Contrast
Phases of Intravenous Contrast
CT Protocols
Protocols are tailored for specific indications and will often include multiple phases
For example, a renal CT will include noncontrast and multiple post contrast phases to better characterize a renal mass
Noncontrast Phase
Good for:
Calcifications, including stones
Blood products such as hematomas
Intrinsic density measurements such as for fatty liver or lesion evaluation
Only a few indications (usually when contrast may obscure the pathology of interest):
Renal stone evaluation
Vascular calcification for renal transplant
Contraindication to contrast (renal failure or allergies)
Arterial Phase
Peak arterial enhancement (~20-40s after injection)
Good for:
Arterial evaluation
Contrast extravasation
Indications for CT Angiogram
Acute aortic syndrome
Vascular pathologies such as vasculitis
Active bleeding
CTA protocols vary based on indication, so history is crucial!
Portal Venous Phase
Peak solid organ enhancement (~70-90s after injection)
Good for:
Organ parenchymal evaluation (liver, spleen, etc.)

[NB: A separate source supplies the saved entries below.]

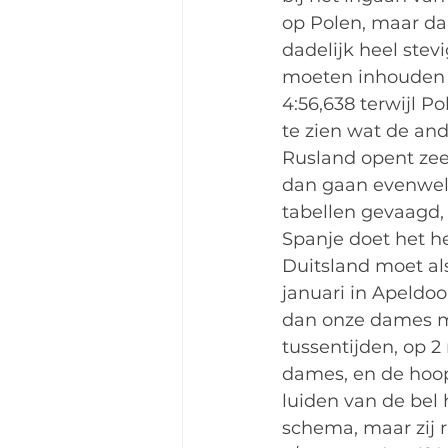
op Polen, maar dan
dadelijk heel stev
moeten inhouden om
4:56,638 terwijl P
te zien wat de and
Rusland opent zee
dan gaan evenwel 
tabellen gevaagd, z
Spanje doet het he
Duitsland moet al
januari in Apeldoo
dan onze dames ma
tussentijden, op 2
dames, en de hoop 
luiden van de bel 
schema, maar zij r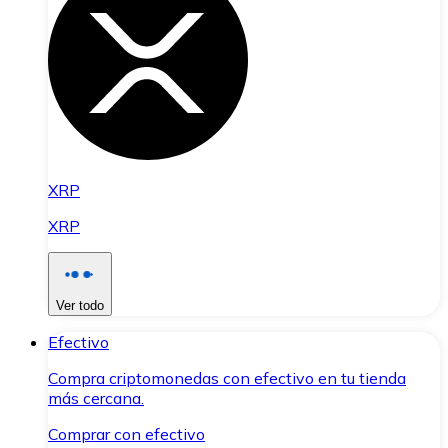
XRP
XRP
Ver todo
Efectivo
Compra criptomonedas con efectivo en tu tienda
más cercana.
Comprar con efectivo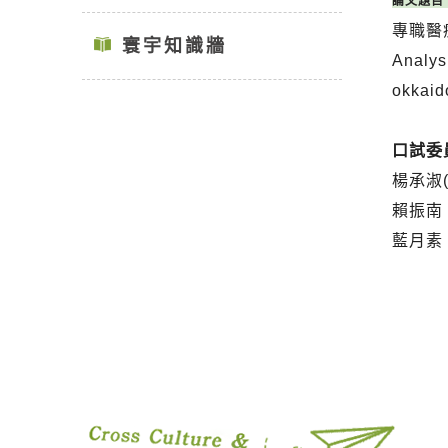
論文題目
專職醫
寰宇知識牆
Analys
okkaid
口試委
楊承淑
賴振南 
藍月素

Infectious and inflammatory pathologies such as abscess (Rim enhancing fluid collection)
Indications for portal venous CT (routine CT with contrast)

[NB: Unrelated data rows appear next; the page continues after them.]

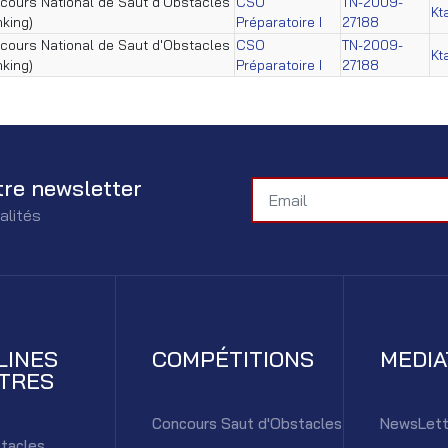
cours National de Saut d'Obstacles
CSO
TN-2009-
Kt
nking)
Préparatoire I
27188
cours National de Saut d'Obstacles
CSO
TN-2009-
Kt
nking)
Préparatoire I
27188
tre newsletter
alités
LINES
COMPÉTITIONS
MEDI
TRES
Concours Saut d'Obstacles
NewsLett
tacles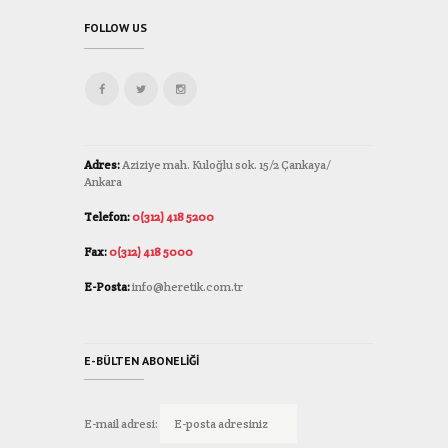
FOLLOW US
Adres:
Aziziye mah. Kuloğlu sok. 15/2 Çankaya/
Ankara
Telefon:
0(312) 418 5200
Fax:
0(312) 418 5000
E-Posta:
info@heretik.com.tr
E-BÜLTEN ABONELIĞI
E-mail adresi: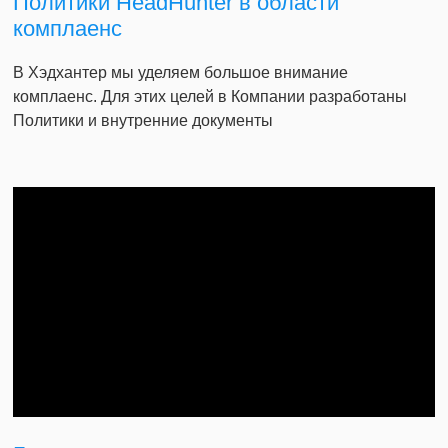
Политики HeadHunter в области
комплаенс
В Хэдхантер мы уделяем большое внимание
комплаенс. Для этих целей в Компании разработаны
Политики и внутренние документы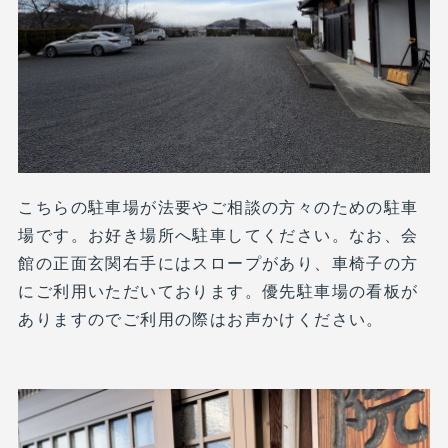
こちらの駐車場が法要やご相談の方々のための駐車
場です。お好き場所へ駐車してください。なお、会
館の正面玄関右手にはスロープがあり、車椅子の方
にご利用いただいております。優先駐車場の看板が
ありますのでご利用の際はお声かけください。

Most acute pathology including trauma
Initial screening for metastatic disease/malignancy (exceptions include, but not limited to, HCC and pancreatic cancer evaluation)
Venous Phase
Peak venous enhancement (~120-150s after injection)
Good for:
Vein evaluation
Indications for CT Venogram
Venous anatomy evaluation
Deep venous thrombosis and/or IVC filter
Delayed/Excretory Phase
Renal excretion of contrast (~5-10 min after injection)
Good for:
Renal collecting system/ureteral evaluation
Indications for excretory phase CT
Urothelial lesion (as part of CT urogram)
Urine leak
Oral Contrast
Positive contrast (barium or iodine based) or neutral contrast (water or water-like density)
Pros:
Distension of bowel for better evaluation
Increased sensitivity for certain nonbowel pathologies (e.g. interloop fluid collection)
Cons:
Requires waiting 30-45 minutes for administration and passage
Often overused and sometimes contraindicated. Contrast can obscure pathologies such as intraluminal bleeding!